Mical1 ^fl/fl , Tyr::Cre mutant female mice had increased swing times. (A) The percentage of time spent during a single stride in which feet were not in contact with the treadmill surface (swing position) for all four legs for all mice (N = 40 wild‐type (WT) mice, N = 44 Mical1 knockout [KO] mice). For each foot, results are presented for the (B) front left, (C) front right, (D) rear left, (E) rear right swing positions. Graphs indicate means ± standard deviation. Statistical tests with Student's t‐test. p values <0.05 indicated in bold typeface, p values ≥0.05 indicated in italic typeface. N = 10 WT mice, N = 11 Mical1 KO mice.

FIGURE 8

Mical1 ^fl/fl , Tyr::Cre mutant female mice had altered foot positioning during running. The distance between the midpoint of the trajectory of the front foot stance and the midpoint of the trajectory of the rear foot stance for the (A) Left or (B) Right foot pairs.
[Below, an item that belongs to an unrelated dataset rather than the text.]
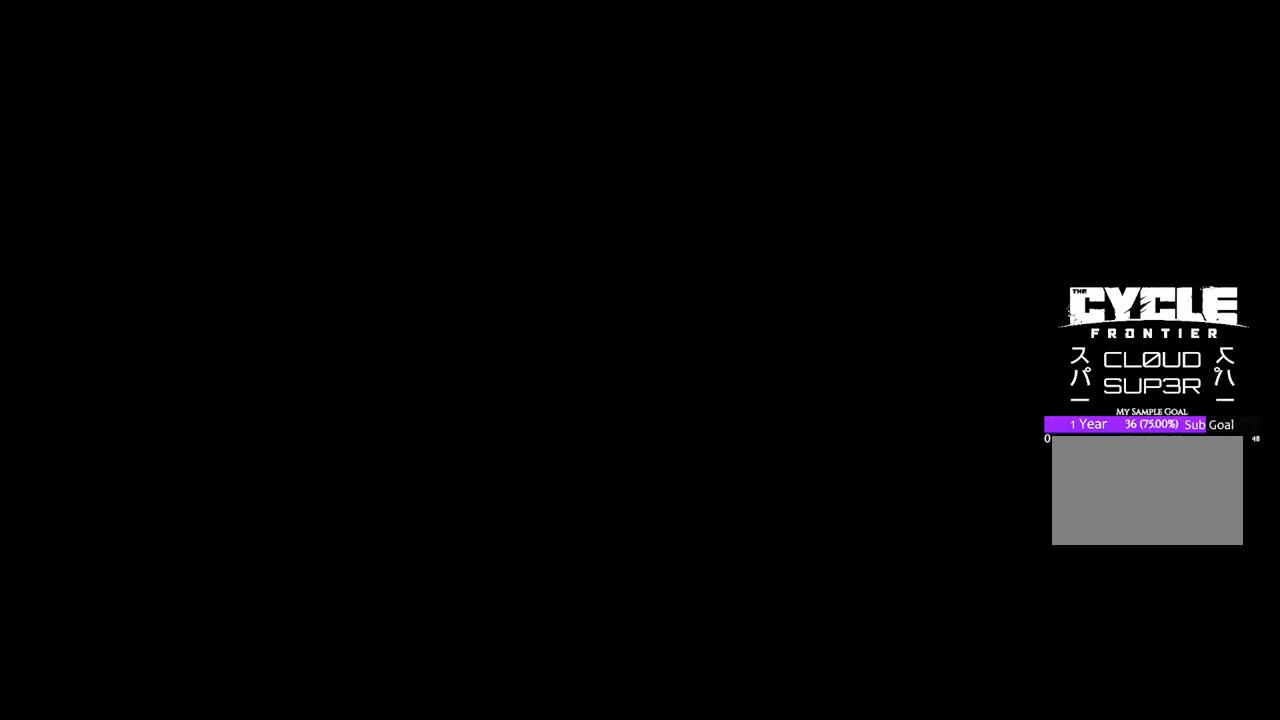
{"keys": [], "mouse": [], "mouse_move": "still", "events": []}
The percentage of the analysis time during which the number of feet touching the treadmill surface during running were: (C) none; (D) one; (E) two; (F) three; (G) four. Results presented are for each mouse. Graphs indicate means ± standard deviation. Statistical tests with Student's t‐test. p values <0.05 indicated in bold typeface, p values ≥0.05 indicated in italic typeface. N = 10 wild‐type (WT) mice, N = 11 Mical1 knockout (KO) mice.

FIGURE 9

Mical1 ^fl/fl , Tyr::Cre mutant mice had no differences in rotarod or vertical pole tests. (A) Mice were on a rod rotating at 40 rpm and the time for them to fall off or to allow themselves to passively rotate was recorded. Averages of three independent trials performed each day are reported for each mouse. Graphs indicate means ± standard deviation. Statistical test with one‐way ANOVA and post‐hoc Tukey's multiple comparisons test. p values <0.05 indicated in bold typeface, p values ≥0.05 indicated in italic typeface. N = 9 mice per genotype. (B) The time taken for mice to turn downwards after having been placed in the centre of a 60 cm pole that was tilted 90°. (C) The time taken for mice to descend from the centre of a 60 cm pole that was tilted 90°. Results presented are the averages from three independent trials for each mouse. Graphs indicate means ± standard deviation. Statistical tests with Student's t‐test. p values ≥0.05 indicated in italic typeface. N = 9 mice per genotype. KO, knockout; WT, wild‐type.

FIGURE 10

No effect in Mical1 ^fl/fl , Tyr::Cre mutant mice on their movement across balance beams. (A) Time taken for mice to cross 90 cm round beams of varying widths (24, 12 and 6 mm). (B) The number of hind foot slips during the crossing of the balance beams. Results presented are the averages from two independent trials for each mouse. Graphs indicate means ± standard deviation. Statistical test with one‐way ANOVA and post‐hoc Tukey's multiple comparisons test. p values ≥0.05 indicated in italic typeface. N = 9 mice per genotype. KO, knockout; WT, wild‐type.